Tories have been blasted for an £18 billion "giveaway" to big banks buried in the small print of Jeremy Hunt's Autumn Statement.
The government's plan, published today, saw the Bank Surcharge drop from 8% to just 3% from April next year.
Today the Lib Dems called for the government to reverse the move, along with a cut to the Bank Levy, to fund a scheme to support mortgage-payers facing rising bills.
Next year the two bank taxes will raise a combined £2.5 billion - down from £4.7billion in 2016-17 – a cut of 56%.
This means banks operating in the UK will pay £18billion less in these taxes over the next five years, the party said.
The banking sector had called for the surcharge on profits - brought in to reflect the taxpayer funding bailouts banks received following the 2008 financial crisis - to be slashed.
It argued a rise in corporation tax which comes into effect next year meant they could not compete with international rivals.
Lloyds Banking Group and NatWest saw shares rise by about 1.5%, lifting them towards the top of the FTSE 100, after the Treasury confirmed the tax on banks' profits would be cut from April.
Lib Dem leader Ed Davey MP said:“After all his u-turns, the one thing Rishi Sunak seems determined to press ahead with is cutting taxes for the big banks.
"He’s got his priorities completely wrong and he is totally out of touch with the British people.
“The Conservatives are handing out £18 billion in unfair and unnecessary tax cuts for the big banks, while raising taxes on struggling families and pensioners and leaving millions to pay a Conservative Property Penalty on their mortgage bills. It’s just not right.
“I urge Jeremy Hunt to listen to the British people and start helping.
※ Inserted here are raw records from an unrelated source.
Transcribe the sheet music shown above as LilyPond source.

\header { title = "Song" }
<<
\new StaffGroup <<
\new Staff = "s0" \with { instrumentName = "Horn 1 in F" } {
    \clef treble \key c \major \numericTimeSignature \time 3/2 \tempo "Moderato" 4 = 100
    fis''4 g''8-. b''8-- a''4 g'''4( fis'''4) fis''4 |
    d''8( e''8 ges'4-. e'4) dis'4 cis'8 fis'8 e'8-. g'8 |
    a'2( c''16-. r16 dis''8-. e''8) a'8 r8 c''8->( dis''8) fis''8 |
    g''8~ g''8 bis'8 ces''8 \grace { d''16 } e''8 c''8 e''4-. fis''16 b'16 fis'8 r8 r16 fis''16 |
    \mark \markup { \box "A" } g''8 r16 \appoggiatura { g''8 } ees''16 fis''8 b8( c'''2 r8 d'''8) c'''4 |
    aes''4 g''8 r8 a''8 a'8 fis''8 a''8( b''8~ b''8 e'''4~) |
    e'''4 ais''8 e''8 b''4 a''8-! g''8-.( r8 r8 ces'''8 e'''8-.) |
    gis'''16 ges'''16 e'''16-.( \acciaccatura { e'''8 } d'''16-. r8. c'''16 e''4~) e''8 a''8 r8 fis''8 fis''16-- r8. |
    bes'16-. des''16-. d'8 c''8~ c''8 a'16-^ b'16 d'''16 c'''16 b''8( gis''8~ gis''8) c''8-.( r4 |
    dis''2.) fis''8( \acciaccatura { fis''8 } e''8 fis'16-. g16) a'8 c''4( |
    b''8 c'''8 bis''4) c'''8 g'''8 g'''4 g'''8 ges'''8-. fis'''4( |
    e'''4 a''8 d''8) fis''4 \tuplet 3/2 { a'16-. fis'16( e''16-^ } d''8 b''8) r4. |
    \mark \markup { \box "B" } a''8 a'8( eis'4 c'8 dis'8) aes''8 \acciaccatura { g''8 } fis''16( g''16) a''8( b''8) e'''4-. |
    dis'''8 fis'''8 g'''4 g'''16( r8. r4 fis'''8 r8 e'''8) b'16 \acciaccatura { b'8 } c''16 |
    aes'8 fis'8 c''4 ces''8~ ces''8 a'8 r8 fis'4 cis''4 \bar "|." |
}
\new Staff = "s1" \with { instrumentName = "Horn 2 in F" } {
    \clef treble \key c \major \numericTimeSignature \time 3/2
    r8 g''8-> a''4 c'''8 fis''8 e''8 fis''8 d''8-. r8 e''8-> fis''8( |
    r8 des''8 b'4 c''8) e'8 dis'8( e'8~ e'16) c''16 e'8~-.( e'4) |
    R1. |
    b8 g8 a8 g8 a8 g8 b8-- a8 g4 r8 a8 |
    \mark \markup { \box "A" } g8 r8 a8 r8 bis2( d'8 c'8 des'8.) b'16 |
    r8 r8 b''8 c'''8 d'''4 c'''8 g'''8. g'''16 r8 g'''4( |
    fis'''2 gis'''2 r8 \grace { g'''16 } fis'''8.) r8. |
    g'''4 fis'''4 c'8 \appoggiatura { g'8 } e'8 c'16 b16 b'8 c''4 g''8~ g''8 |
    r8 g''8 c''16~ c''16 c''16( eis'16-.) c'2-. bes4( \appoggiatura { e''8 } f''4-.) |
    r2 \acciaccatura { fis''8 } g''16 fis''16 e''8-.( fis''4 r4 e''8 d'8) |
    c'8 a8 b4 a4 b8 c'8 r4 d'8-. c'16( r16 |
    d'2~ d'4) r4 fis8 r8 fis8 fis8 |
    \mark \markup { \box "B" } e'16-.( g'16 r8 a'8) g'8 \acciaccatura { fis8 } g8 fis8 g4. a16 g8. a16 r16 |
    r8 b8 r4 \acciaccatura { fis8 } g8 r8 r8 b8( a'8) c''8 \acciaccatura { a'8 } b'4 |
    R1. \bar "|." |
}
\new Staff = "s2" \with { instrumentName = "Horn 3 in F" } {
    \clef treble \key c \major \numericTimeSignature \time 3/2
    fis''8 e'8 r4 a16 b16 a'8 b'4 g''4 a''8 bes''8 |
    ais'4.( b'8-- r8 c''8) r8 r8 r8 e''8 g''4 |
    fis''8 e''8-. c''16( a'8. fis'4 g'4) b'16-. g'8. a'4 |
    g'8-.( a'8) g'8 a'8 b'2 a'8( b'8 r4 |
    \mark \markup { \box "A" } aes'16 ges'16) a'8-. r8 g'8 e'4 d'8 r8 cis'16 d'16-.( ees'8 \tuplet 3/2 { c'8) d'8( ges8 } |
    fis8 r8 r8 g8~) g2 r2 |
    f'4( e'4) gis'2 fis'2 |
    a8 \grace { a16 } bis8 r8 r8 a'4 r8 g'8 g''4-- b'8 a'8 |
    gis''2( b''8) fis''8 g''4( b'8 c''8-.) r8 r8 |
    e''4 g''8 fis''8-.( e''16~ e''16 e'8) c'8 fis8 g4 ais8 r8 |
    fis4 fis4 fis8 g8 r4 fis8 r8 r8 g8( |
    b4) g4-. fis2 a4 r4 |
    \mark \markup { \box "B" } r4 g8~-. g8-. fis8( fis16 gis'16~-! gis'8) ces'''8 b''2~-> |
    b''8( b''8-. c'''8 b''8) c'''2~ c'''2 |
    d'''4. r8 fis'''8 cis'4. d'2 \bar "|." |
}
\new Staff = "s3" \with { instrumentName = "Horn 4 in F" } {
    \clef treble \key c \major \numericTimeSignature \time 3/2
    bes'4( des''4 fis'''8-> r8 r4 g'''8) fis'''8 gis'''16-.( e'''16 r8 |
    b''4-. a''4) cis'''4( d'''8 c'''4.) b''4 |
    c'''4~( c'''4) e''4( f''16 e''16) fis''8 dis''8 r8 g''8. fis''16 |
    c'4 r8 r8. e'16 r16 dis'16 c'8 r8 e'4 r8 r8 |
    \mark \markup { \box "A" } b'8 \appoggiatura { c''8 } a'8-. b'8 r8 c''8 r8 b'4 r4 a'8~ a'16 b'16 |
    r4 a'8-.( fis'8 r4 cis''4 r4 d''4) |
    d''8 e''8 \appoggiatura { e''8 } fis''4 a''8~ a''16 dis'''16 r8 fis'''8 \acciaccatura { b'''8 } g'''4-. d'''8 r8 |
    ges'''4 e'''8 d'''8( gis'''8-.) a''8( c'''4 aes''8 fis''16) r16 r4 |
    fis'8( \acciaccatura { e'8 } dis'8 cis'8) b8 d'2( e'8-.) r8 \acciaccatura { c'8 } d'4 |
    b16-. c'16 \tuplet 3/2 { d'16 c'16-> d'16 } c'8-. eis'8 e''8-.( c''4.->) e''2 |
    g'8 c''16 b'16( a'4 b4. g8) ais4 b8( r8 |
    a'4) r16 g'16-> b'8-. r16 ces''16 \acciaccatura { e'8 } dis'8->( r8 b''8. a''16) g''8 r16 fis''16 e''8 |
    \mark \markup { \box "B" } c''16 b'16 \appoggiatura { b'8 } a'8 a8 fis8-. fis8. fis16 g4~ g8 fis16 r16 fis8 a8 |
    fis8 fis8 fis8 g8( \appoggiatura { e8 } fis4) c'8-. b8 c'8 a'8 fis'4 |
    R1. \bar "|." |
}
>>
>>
Reverse these tax cuts for the banks and use a small chunk of the money for a new Mortgage Protection Fund to cover the extra costs for those families seeing their payments rise most sharply.”
The banking sector had called for the Bank Surcharge to be cut to 3% after Rishi Sunak last year announced corporation tax would go up from 18% to 25% next April.
Banks argued this meant they were paying more than their share and complained it made them uncompetitive against international rivals.
The threshold for the surcharge will also be raised from £25 million to £100 million, meaning that smaller banks with fewer profits will no longer have to pay the charge at all.
A policy paper produced by HM Revenue & Customs last year said that the decrease in Bank Surcharge was prompted by this rise.
It said: "This will help ensure that the sector remains internationally competitive, whilst also promoting growth within the sector.
"Banks will still pay more tax than other companies on their profits, and more than they do now."
The move, it said, would see their combined tax rate on profits increasing from 27% to 28%.
Richard Milnes, the UK banking tax partner at EY, said: "This so-called cut is, of course, actually a one percentage point increase in rate.
"Banks currently face a high tax contribution compared to other sectors and indeed compared to other nations; the UK also still charges a bank levy, an additional tax burden which no other major financial centre charges."
Earlier today Mr Hunt unleashed a barrage of tax hikes on Brits and a wave of future cuts that critics will say herald a new era of austerity.
The Tory Chancellor announced tens of billions of pounds in cuts and stealth hikes - which will create misery for millions - in the Autumn Statement.
And he said the UK is now in recession, based on the Office for Budget Responsibility forecasts. The watchdog said GDP was to grow by 4.2% this year then falls 1.4% in 2023, before rising again by 1.3%, 2.6% and 2.7% in the following three years.
Household disposable income will plummet 7.1% in real terms over this year and next year put together, the OBR watchdog said - the biggest drop since recrds began in 1956. It will still be below pre-pandemic levels by 2028.
Average Council Tax bills will soar over £2,000 for a Band D home in April, as Mr Hunt allowed "flexibility" to raise bills by 5%.
And energy bills will rocket by £500 to an average £3,000 a year from April - nearly £2,000 higher than they were in 2021 - as the Energy Price Guarantee is made less generous.
Labour's Rachel Reeves blasted: “The Conservatives have picked the pockets of nurses and wallets of the entire country”.